The Pastor firmed his lips and kicked at the ground between us. "A child, a young teenager really, has been acting odd. They moved near and joined our church. Their new home became infested with snakes."
"That's not uncommon in the high desert like this," I mused, hoping for a bit more detail.
"The girl began to know things and secrets and utilized that knowledge against the other children in her school," Ron said. "It became an issue a month or so back. The parents moved homes, but," his eyes flit to Father Bernard, "early last week, their new home became overrun with snakes again."
There is a sort of private by-play between the two priests; a half dozen glances back and forth before Pastor Ron delivers a nod.
Father Benard departed wordlessly for his vehicle, and Pastor Ron turned to me. "Follow me.

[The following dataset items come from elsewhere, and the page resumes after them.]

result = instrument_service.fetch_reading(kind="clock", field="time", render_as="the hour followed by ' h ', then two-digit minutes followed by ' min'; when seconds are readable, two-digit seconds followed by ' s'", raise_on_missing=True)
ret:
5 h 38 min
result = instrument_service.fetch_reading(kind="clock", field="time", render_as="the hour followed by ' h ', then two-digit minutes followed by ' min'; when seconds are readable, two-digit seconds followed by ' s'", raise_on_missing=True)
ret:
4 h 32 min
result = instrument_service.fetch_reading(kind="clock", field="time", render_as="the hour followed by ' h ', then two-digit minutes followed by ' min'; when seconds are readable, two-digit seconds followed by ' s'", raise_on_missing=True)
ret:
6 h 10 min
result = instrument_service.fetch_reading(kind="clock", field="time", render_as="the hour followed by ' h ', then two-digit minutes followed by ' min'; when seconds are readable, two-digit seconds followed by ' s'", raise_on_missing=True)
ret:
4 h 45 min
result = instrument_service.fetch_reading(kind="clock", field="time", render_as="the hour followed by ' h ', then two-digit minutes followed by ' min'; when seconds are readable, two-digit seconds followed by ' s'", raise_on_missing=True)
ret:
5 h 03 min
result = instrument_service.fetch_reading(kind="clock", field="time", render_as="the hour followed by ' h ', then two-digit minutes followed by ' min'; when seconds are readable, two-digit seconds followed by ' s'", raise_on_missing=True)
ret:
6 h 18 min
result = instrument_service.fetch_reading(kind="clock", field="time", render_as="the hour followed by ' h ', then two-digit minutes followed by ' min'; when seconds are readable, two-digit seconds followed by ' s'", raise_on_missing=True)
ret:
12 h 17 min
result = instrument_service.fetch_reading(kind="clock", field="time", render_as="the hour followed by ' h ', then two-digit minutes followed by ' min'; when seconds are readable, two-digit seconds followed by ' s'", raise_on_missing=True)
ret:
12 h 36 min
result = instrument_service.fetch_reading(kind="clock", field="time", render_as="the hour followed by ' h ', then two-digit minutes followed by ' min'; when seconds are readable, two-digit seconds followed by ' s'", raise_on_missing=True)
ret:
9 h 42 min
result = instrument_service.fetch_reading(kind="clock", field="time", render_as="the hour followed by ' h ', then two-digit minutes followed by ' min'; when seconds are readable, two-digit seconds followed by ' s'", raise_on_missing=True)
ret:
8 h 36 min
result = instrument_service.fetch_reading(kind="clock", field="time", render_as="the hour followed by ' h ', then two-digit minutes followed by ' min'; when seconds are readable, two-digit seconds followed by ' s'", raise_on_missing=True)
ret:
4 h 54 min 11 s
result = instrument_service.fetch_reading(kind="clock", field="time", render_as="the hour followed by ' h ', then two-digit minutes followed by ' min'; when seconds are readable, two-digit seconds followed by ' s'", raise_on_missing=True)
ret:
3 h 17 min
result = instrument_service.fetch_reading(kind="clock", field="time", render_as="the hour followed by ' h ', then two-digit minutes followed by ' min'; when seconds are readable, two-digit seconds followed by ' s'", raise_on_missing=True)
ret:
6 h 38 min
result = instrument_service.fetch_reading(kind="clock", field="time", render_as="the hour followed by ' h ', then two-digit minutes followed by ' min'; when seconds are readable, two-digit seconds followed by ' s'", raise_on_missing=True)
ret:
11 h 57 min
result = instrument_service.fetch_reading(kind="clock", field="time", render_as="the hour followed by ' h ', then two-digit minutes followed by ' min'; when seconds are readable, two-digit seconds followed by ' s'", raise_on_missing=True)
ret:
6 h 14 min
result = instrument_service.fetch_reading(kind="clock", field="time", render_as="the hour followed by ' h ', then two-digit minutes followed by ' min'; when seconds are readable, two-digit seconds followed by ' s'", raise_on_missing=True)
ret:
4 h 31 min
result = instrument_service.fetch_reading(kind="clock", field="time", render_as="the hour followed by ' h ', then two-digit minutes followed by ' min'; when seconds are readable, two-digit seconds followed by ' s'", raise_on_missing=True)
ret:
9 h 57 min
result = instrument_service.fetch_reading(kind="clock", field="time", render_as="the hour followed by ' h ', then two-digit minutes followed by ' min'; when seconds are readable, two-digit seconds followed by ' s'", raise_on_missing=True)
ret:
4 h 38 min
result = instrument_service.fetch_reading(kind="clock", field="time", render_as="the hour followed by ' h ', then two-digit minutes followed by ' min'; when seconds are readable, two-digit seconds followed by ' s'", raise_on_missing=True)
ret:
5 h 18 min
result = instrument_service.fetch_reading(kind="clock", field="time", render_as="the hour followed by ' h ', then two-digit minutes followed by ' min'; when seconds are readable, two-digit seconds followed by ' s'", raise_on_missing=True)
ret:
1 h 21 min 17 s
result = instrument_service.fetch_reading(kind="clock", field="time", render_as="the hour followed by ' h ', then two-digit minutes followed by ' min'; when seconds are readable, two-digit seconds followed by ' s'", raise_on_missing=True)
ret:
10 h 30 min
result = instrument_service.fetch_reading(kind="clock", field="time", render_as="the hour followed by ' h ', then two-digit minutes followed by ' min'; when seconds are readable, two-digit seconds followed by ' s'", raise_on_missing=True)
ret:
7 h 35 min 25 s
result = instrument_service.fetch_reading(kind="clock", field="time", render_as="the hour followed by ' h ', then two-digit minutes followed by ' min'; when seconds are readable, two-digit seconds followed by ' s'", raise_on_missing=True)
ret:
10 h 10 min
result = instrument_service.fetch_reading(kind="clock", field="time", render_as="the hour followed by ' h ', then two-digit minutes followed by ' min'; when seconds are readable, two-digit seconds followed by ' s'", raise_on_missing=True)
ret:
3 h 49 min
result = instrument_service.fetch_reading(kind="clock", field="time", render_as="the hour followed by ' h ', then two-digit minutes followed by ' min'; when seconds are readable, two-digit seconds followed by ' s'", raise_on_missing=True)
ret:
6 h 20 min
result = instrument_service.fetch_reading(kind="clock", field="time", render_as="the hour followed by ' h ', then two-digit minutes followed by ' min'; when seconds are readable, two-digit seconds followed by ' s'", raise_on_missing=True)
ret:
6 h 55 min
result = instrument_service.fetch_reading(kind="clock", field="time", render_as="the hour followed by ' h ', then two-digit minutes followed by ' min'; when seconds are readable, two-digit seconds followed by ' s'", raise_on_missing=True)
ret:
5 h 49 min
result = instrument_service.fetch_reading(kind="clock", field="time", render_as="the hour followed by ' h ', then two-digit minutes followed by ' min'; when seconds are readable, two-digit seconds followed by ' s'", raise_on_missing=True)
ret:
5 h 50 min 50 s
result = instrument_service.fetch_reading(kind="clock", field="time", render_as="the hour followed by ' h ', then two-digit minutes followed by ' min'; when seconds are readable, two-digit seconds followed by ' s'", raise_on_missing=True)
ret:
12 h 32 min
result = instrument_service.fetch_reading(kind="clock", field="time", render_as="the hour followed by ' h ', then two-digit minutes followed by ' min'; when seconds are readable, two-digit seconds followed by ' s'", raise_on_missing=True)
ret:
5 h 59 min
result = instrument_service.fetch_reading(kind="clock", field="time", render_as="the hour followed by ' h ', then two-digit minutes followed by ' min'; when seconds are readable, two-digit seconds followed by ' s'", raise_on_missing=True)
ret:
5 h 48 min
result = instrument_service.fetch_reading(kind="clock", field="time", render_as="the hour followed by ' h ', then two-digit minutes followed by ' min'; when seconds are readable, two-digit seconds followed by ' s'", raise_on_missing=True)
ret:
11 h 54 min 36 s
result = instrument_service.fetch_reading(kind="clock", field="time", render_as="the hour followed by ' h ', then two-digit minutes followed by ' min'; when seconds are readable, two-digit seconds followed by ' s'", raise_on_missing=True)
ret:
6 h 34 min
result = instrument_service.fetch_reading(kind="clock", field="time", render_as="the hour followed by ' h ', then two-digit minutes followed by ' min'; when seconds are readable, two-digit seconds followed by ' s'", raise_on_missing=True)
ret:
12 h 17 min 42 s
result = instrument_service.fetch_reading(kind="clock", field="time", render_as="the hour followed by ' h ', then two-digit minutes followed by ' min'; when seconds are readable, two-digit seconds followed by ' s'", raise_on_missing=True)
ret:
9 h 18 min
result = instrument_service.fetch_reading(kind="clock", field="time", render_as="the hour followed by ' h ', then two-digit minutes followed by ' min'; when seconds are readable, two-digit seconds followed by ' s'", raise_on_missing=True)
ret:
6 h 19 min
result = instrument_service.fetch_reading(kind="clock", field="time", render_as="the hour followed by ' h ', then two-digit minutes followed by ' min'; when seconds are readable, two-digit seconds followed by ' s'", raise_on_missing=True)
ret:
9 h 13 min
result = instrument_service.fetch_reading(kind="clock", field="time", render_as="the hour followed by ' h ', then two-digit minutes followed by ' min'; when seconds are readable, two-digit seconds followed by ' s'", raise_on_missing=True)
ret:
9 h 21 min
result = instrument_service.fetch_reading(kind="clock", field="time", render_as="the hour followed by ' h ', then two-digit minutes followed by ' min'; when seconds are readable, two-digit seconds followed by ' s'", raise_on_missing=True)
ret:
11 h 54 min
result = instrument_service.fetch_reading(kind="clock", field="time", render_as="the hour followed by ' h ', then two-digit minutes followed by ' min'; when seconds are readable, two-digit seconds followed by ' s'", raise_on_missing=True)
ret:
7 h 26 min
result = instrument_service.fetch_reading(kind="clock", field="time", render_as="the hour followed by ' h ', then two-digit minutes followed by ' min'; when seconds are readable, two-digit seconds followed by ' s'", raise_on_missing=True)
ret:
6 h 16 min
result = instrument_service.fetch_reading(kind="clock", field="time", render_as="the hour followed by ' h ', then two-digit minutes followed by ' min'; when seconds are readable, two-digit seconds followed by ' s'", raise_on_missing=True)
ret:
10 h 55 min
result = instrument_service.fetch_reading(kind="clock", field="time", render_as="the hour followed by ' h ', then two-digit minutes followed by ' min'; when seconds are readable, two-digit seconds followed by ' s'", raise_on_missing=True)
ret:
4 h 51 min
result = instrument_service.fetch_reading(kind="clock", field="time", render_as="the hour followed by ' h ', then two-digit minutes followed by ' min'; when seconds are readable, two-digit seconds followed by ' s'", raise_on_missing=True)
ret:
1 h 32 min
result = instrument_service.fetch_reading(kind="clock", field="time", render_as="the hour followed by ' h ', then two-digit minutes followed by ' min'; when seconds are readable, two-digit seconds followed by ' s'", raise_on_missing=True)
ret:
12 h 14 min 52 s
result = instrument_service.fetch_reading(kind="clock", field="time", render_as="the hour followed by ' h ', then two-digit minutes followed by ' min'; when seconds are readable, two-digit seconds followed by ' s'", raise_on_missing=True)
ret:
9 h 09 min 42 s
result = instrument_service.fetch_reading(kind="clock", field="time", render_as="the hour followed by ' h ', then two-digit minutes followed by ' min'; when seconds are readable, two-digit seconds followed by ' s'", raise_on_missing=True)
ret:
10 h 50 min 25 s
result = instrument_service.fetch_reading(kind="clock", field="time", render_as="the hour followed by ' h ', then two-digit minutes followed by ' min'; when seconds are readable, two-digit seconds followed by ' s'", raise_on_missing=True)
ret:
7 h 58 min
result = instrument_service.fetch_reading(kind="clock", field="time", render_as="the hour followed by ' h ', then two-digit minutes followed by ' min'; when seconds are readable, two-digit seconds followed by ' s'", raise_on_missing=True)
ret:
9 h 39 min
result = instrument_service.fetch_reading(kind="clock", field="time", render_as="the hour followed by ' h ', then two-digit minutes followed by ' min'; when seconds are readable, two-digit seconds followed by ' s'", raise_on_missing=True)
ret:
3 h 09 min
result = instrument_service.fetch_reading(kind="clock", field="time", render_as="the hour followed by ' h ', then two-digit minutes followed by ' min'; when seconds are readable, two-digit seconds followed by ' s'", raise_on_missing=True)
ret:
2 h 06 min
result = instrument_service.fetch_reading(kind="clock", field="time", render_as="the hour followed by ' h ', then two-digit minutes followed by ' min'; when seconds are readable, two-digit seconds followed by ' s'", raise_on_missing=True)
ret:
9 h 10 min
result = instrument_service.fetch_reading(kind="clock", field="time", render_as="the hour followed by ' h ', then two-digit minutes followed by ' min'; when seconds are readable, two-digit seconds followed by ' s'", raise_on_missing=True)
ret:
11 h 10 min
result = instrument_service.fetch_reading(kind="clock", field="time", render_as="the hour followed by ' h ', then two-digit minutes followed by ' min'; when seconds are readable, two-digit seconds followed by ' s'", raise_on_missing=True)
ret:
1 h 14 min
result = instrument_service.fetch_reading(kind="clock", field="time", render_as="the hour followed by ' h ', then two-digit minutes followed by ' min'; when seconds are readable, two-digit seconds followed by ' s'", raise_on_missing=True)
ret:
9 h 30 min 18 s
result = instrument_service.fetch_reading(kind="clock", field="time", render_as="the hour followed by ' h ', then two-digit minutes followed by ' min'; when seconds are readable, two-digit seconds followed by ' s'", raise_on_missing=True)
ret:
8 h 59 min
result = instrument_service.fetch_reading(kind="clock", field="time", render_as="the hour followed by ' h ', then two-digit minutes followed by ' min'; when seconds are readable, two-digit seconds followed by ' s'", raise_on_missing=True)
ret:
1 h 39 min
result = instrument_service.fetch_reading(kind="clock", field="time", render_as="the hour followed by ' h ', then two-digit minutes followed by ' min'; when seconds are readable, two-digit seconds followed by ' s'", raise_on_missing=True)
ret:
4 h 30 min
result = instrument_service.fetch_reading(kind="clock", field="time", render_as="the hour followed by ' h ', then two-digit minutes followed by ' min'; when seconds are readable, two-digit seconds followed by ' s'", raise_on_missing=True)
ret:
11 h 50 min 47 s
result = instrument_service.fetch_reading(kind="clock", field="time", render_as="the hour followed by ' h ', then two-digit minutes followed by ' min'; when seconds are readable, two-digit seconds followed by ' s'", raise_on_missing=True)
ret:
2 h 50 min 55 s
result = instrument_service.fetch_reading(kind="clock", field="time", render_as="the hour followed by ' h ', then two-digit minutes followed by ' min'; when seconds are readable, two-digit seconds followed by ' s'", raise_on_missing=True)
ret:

We have cottages as part of our marriage retreat courses," Pastor Ron said. "It's not much—a hot plate, a bathroom, and a bed. You'll need to do your linens and keep the place tidy, but it should do. "
Thus began my second career, this time as a freelance Arbiter of Faith. Over the next eleven weeks, I worked for nine congregations around Rexburg. Most jobs were small, enough to make headway on my bills. Pastor Ron allowed us the extended use of the cabin in exchange for fortifying the blessing bindings on the church's structures.
Our time in Rexburg didn't put us further behind in debt; in fact, it allowed us to avoid the cost of a rental in favor of a solid, used station wagon. It did one other thing that I deemed insignificant at the time. It gave my wife a new purpose.
She joined me in my work. With her easel, paints, watercolors, and chalks, she set about incorporating the soul of my efforts into a codex. I gifted Pastor Ron with the first copy, even though it was limited to a scant few pages.
With a new goal and a fresh lead for work, we set out, this time to Connecticut, where a mortuary was having a problem with its graveyard.